WITH THE 36TH AMERICA’S Cup kicking off in March 2021 with revolutionary foiling monohulls, Learning to Fly is a fascinating insight into how the America’s Cup transitioned from monohulls to multihulls and then back to monohulls again.

Written by well-known American sailing writer and commentator Roger Vaughan, with photography by Giles Martin-Raget, this book tells the story of the 33rd America’s Cup and its lead-up from the perspective of Larry Ellison’s BMW Oracle Racing team.

Sailed off the coast of Valencia, Spain, the 2010 event was the first America’s Cup contested between multihulls, though in a travesty the Cup was defended by a multihull in San Diego in 1988.

The back story of Ellison’s involvement, first in sailing and then in the America’s Cup, and his long and fruitful involvement with New Zealand sailors and boatbuilders is enlightening: Ellison loves Kiwis and hugely admires our sailors.

Because this book is about the America’s Cup, it’s full of intrigue, rule breaking, deal making and legal challenges. The behind the scenes detail is immense.

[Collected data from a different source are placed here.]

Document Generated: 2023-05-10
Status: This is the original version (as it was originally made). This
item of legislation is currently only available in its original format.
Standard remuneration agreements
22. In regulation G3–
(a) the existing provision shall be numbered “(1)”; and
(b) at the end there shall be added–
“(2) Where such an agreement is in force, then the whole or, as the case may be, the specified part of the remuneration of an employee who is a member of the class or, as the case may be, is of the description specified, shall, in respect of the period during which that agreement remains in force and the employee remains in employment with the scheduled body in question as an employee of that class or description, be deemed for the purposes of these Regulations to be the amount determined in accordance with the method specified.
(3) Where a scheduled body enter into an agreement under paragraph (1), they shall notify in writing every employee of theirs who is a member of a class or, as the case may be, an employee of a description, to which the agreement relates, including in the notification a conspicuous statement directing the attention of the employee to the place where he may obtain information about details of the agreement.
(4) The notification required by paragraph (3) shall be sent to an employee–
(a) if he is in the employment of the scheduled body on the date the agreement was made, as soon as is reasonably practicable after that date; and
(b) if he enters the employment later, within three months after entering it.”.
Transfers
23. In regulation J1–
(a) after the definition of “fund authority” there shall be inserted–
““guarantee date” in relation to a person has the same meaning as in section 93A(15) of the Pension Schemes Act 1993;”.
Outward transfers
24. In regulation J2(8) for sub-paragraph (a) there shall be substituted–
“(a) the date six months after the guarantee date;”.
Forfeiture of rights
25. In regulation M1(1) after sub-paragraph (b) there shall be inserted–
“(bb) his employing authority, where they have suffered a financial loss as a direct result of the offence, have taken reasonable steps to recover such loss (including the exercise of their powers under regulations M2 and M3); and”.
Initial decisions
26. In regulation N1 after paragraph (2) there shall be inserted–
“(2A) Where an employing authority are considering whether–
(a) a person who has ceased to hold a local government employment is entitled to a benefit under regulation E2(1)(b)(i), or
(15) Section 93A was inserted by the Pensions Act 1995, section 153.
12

There are many larger-than-life characters, including Aussies Glen Ashby and Jim Spithill – Ellison is a fan of both – and Kiwis Russell Coutts and Brad Butterworth.

The development of Oracle’s maxi trimaran for the 33rd edition was groundbreaking, aided and abetted by Kiwis, including ex-TNZ, ex-Alinghi super-designer Mike Drummond and US-based Kiwi boat builder Tim Smyth.

As the event got closer there were more legal updates, venue changes, sail, mast and rigging redesigns, the addition of a BMW engine to trim Oracle’s sails, and so much more. This book covers it all.

Rig loads on such a huge multi-hull were immense and failures frequent. Eventually, an expensive wingsail was agreed upon, constructed by Core Builders, then fitted and tested. The match was only months away.

In February 2010 BMW Oracle Racing’s 115-foot trimaran USA 17 faced off against Alinghi’s smaller catamaran in Valencia. Each race is covered in detail in an historic but ultimately one-sided struggle.

The era of super-fast America’s Cup racing had begun.